No, señor Presidente, no podemos equiparar el delito militar
al delito civil. Sarmiento decía, una vez, repitiendo las palabras que San
Martín pronunciara con relación a uno de los brillantes coroneles de la
Independencia:
“El ejército es un león que hay que tenerlo enjaulado para soltarlo el día de la batalla”.
“El ejército es un león que hay que tenerlo enjaulado para soltarlo el día de la batalla”.
Y esa jaula, señor Presidente, es la disciplina, y sus
barrotes son las ordenanzas y los tribunales militares, y sus fieles guardianes
son el honor y el deber.
¡Ay de una nación que debilite esa jaula, que desarticule
esos barrotes, que haga retirar esos guardianes, pues ese día se habrá
convertido esta institución, que es la garantía de las libertades del país y de
la tranquilidad pública, en un verdadero peligro y en una amenaza nacional!
No, señor Presidente.
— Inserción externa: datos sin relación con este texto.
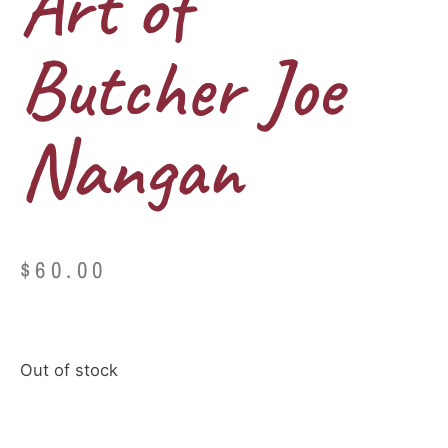
Art of
Butcher Joe
Nangan
$
60.00
Out of stock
Establezcamos la diferencia, salvemos
la disciplina, siquiera sea en la forma benévola en que lo hace el Poder
Ejecutivo; pero, de cualquier manera, establezcamos esta equivalencia que
importa destruir lo más grande, lo más eficaz, lo más fundamental que tiene el
ejército, más que el saber y más que los cañones de tiro rápido: las ordenanzas
y la disciplina; y que nuestros regimientos repitan siempre lo que los viejos
regimientos decían al terminar la lista de la tarde, cuando se unían en una
sola voz la de los jefes y los soldados: ¡Subordinación y valor, para defender
la patria!
Fuente: Proyecto de Ley - Amnistía General de Civiles y Militares, Cámara
de Diputados de la Nación, Sesión del 11 de junio de 1906. En Carlos Pellegrini, Legislador y Hombre de Estado. Prólogo, Selección y Notas de Enrique Germán Herz. Colección: Vidas, Ideas y Obras de los Legisladores Argentinos,
Publicación del Círculo de Legisladores de la Nación Argentina.1998.